Requirements:
[a] Answer the following from the transcript on teen dating:
(i) At what ages does Dennis say young men and young women are waiting to marry?
(ii) What percentage does Daniel give for young people who have been sexually active by age 18?
(iii) What share of people in America does Daniel say see no moral implications with co-habitation?
[b] Reproduce word for word everything in the transcript on teen dating from "Daniel: A lot" down to "been sexually active.".

Quoted text:
= = =

Bob: I coached my kids on this; in fact, I told my boys: “If you say to a young woman, ‘I love you,’ the next word should be, ‘Will you marry me?’ Those two should follow together; because what you’re saying to a young woman is: ‘I’m committed to you. I’m pledging myself to you.’”
I was free with this term—what I was saying, when I said to a young woman, “I really love you,”—I was saying: “I’m fond of you. I like you a lot. I like spending time with you. You’re a special person to me, right now.”
Commitment was something completely different; but women hear “Commitment” when they hear it [“I love you”]. Men just mean “fondness”: “I like what I’m feeling right now.”
Jacquelyn: And the rapid timeline for saying, “I love you,” is really alarming. You hear kids that have been dating for two weeks say, “I love you.” Kids that are not even dating say, “I love you,”—it just gets thrown around. This idea of this biblical, deep, committed love is just not really present in the culture anymore.
Dennis: And the way this works its way out—among single people today in their teens, 20s, and 30s—is guys are waiting until they’re 29 to get married / girls 27 ½.
Jacquelyn: Correct; yes.
Dennis: So when they say, “I love you,” it’s not followed up with a ring, and with a promise, and with a vow.
Bob: think maybe we’ve dealt with that before the timer went out.
Dennis: Well, I just kind of wonder, “Are there any that don’t have to do with sex?”
Daniel: A lot of them do; but that’s—I mean, God designed us; and it becomes part and parcel to a relationship at some point. Whether it’s done in a healthy fashion or an unhealthy fashion, we’re getting there.
Bob: A lot of teen dating has to do with sex in our day. In fact—I don’t know what the statistics are—but the vast majority of both young men and young women—by the time they’re 18, they’ve been sexually active.
Daniel: It’s about 70 percent—is the numbers that I see.
Bob: So, the intertwining in the mind of the teen—there’s a connection between dating somebody and having sex with that person. It may be a means to an end for a guy; it may be a way to try to keep the relationship “healthy” for a girl; but there’s some connection there.
Dennis: Alright, Daniel—what’s your fourth myth of teen dating?
Daniel: “Serial dating and living together will help me stay married.” The American path to marriage looks like this: “I’ll start dating as a teenager. As I get older, I’ll have a few serious relationships. I might have multiple sex partners. I’ll co-habit / I’ll live with somebody—maybe more than one person—and have several co-habiting relationships. All of that will be great practice for marriage.”
I think our children, Christian or not, that gets infused into their thinking.
Something along the order of 80 percent of the people in America don’t see any moral implications with co-habitation. All that’s wrong! All the significant studies say that: “The more people you live with, the higher the divorce rate.” Even living with a person you’re going to marry increases the divorce rates.
Bob: I had a young man come up to me at a Weekend to Remember® marriage getaway. He was engaged to his fiancé, and they had not be sexually active. He said: “Everybody at work is telling me I am crazy. They’re saying,”—here’s the language—‘Would you buy a car that you haven’t taken on a test drive?’” [He said,] “How do I know if we’re going to be sexually compatible in marriage for the rest of my life if I don’t test this out?”
What do you say to a high school student who says that to you?
Daniel: To a high school student, who’s not a Christian—I’m just trying to do the math—I’m just saying, “I wish I could tell you the world was wired for you to have sex with as many people as possible, and it’s going to turn out great; but that’s not the way it works.”

= = =

Information shown:
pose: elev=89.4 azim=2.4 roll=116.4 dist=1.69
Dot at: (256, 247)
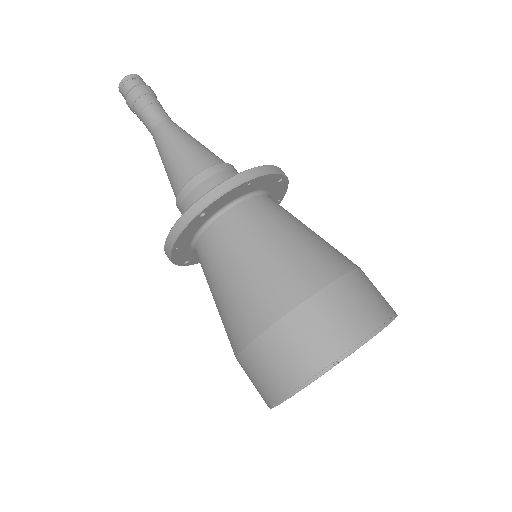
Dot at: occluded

= = =

Completed exercise:
[a]
(i) Young men wait until 29 and young women until 27 ½.
(ii) About 70 percent.
(iii) Something along the order of 80 percent.

[b]
Daniel: A lot of them do; but that’s—I mean, God designed us; and it becomes part and parcel to a relationship at some point. Whether it’s done in a healthy fashion or an unhealthy fashion, we’re getting there.
Bob: A lot of teen dating has to do with sex in our day. In fact—I don’t know what the statistics are—but the vast majority of both young men and young women—by the time they’re 18, they’ve been sexually active.